Type Data Type Latency
call term() ~15μs
control iodata() ~15μs
outputv iodata() ~10μs

NIF

Native Implemented Function (NIF) is a relatively recent addition to OTP and is the fastest way to call native functions. However, a mis-behaving NIF can easily destabilize or crash the entire Erlang VM.

Dirty NIF and Yielding (or Future) NIF with enif_schedule_nif are even more recent additions that help prevent blocking the Erlang VM schedulers during execution or (in the case of I/O) waiting.

  1. Dirty CPU — lines 20-24 of latency_nif.c
  2. Dirty I/O — lines 26-30 of latency_nif.c
  3. Future — lines 32-36 of latency_nif.c
  4. Normal — lines 14-18 of latency_nif.c

chart3

The Normal NIF call is the only one that doesn’t have any sort of context switching involved. The Yielding (or Future) NIF also doesn’t involve much of a context switch as it yields control back to the same scheduler that dispatched the call. Dirty NIF calls, however, result in a ~2μs context switch delay as the function gets enqueued on the dirty thread pool.

Type Context Switch Latency
Dirty CPU Thread Queue ~2.0μs
Dirty I/O Thread Queue ~2.0μs
Future Yield ~0.5μs
Normal None ~0.1μs

Just for fun, I was curious about the latency differences between the new Dirty NIF functionality and the previous method of using a Threaded NIF or the Async NIF (or Thread Queue) by Gregory Burd.

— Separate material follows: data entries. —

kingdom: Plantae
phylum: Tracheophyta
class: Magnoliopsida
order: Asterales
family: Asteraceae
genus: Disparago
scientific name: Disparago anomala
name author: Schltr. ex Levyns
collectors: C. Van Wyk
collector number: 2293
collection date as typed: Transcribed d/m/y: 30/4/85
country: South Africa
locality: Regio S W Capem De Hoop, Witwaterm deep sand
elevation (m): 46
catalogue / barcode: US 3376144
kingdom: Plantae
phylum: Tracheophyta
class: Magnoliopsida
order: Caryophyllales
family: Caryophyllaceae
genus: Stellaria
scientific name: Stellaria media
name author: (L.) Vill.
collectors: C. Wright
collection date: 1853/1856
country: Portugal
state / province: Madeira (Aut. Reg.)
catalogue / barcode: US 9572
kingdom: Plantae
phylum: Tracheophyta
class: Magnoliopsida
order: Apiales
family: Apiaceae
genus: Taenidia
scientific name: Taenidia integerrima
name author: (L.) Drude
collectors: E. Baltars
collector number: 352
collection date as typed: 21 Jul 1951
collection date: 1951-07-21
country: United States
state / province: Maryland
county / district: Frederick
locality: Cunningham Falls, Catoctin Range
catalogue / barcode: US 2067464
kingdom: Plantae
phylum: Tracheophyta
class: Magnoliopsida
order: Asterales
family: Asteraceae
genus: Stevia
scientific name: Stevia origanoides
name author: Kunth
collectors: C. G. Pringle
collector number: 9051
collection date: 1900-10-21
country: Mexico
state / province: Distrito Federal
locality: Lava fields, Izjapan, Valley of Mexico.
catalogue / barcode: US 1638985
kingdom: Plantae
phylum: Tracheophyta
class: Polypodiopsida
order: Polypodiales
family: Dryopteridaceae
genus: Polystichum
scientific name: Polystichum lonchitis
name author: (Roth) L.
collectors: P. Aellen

  1. Thread New — lines 38-72 of latency_nif.c
  2. Thread Queue — lines 74-90 of latency_nif.c

chart4

As it turns out, creating and destroying a thread for each and every call is unwise for a few reasons; poor latency being one of them. The Async NIF (or Thread Queue) has the advantage of providing a pool per NIF instead of having to share the global thread pool with other NIFs. However, Dirty NIF thread pools are definitely more optimized and are typically 4x faster than the Async NIF implementation.

Type Pool Type Latency
Thread New None ~50.0μs
Thread Queue NIF ~8.0μs
Dirty CPU Global ~2.0μs
Dirty I/O Global ~2.0μs

Conclusions

If isolation from/protection of the Erlang VM is highest priority, a C Node or Port are your best options. If your primary concern is low latency or low complexity, using a NIF for your native function is your best option.

As a side note: For very specific I/O operations, a Port Driver still may be the best option. OTP-20 has the new enif_select, which is starting to transition some of those I/O benefits to the NIF world, so this may not be true statement in the near future.